# Texte de la page:
Quel que soit le bord politique auquel ils appartiennent, les promoteurs d’une loi interdisant les " signes d’appartenance religieuse " à l’Ecole affirment ne pas être principalement motivés par le souci d’exclure les jeunes filles portant le voile des établissements scolaires. Pourtant, l’idée d’une exclusion du voile n’a aucun sens, sinon par métaphore, dans la mesure où ce sont celles qui le portent qui sont en réalité visées. C’est pourquoi, afin que soit rendue concevable l’exclusion des jeunes filles, un présupposé est posé au principe de l’argumentation : la valeur sociale du voile est indiscutablement négative et sa signification explicite. Par conséquent, le voile n’exigerait pas l’exercice proprement juridique que serait son interprétation par le droit. Il doit être soumis, purement et simplement, à l’application - au sens mécanique - d’une loi d’interdiction ne souffrant aucune ambiguïté. Terrible conception que celle qui pousse à résoudre les litiges du point de vue du fait (le port du voile, dans l’absolu) et non pas du droit (l’interprétation de la loi, en fonction du contexte). La rigueur de la loi n’est alors qu’une sorte de fioriture qui couvre la tyrannie du fait supposé objectivement mesurable.
La référence à un sens véhiculé par le voile en dehors de toute expérience est porteuse d’une conception lourde de conséquences : ainsi la subjectivité (et notamment, en termes juridiques, l’intention, au-delà de l’accomplissement matériel de l’acte) de celles qui le portent ne peut plus être prise en compte dans l’appréciation de la situation. L’incitation à exclure est donc précédée d’un jugement catégorique ou absolu sur la subjectivité des jeunes filles portant le voile, confondue soit avec une volonté de toute-puissance soit avec un état de profonde aliénation. Dans les deux cas, la conclusion est la même, puisque être aliéné équivaut à prendre inconsciemment à son compte la toute-puissance des individus ou des groupes auxquels on est soumis.

# Données étudiées:
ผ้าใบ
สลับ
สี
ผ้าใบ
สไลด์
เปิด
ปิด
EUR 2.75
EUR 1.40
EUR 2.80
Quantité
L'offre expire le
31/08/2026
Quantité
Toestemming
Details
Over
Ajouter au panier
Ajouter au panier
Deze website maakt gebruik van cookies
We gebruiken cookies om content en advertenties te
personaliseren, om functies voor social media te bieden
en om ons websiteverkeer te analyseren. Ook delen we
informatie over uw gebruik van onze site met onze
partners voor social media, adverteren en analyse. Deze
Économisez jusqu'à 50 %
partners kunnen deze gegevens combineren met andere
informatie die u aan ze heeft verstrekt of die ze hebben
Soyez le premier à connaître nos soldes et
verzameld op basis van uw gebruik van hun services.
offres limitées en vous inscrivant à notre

==

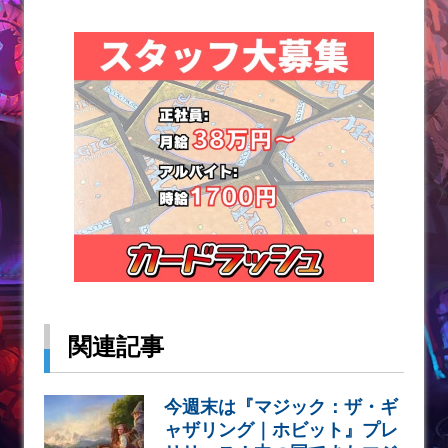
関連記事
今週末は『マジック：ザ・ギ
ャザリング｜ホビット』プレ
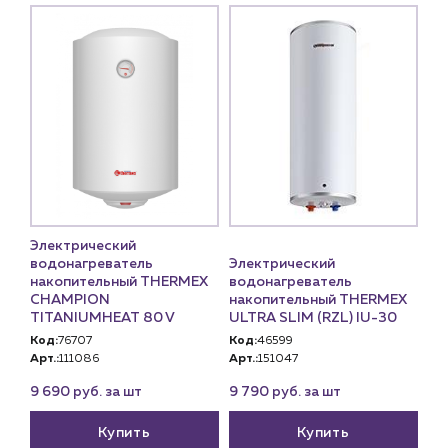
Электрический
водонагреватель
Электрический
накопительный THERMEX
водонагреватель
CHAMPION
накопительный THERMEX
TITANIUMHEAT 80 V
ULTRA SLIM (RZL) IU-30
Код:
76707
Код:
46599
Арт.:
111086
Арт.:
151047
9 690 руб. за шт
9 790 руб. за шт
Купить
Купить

# Exercices à réaliser:
#1 Quelles lignes de la liste contiennent le mot « voor » ? Relevez-les toutes en les recopiant.
#2 Poursuivez le texte sur l'interdiction du voile à l'École en enchaînant sur sa dernière phrase.

# Réponses dans l'ordre:
#1
personaliseren, om functies voor social media te bieden
partners voor social media, adverteren en analyse. Deze

#2
L’effacement de la dimension interprétative du droit veut dire que ni les chefs d’établissement ni, en dernier ressort, les juges n’occuperont dans ce contexte la place du tiers. Les uns et les autres seront pour ainsi dire parties prenantes, et leur fonction possèdera très exactement le caractère répressif que souhaitent voir prédominer les promoteurs de la loi. C’est ainsi que l’affaire, dont on peut légitimement soupçonner qu’elle est montée de toutes pièces en tant que telle, est présentée sous le mode de la simplification extrême : il s’agirait de tenir à distance un objet, le hijâb [2], à l’évidence inacceptable parce qu’emblématique de l’inégalité entre les hommes et les femmes, dans un lieu - l’Ecole - dont la vocation est précisément de promouvoir l’émancipation humaine. L’argument peut alors être libellé en termes définitifs, dans la mesure où les principes ne se discutent pas.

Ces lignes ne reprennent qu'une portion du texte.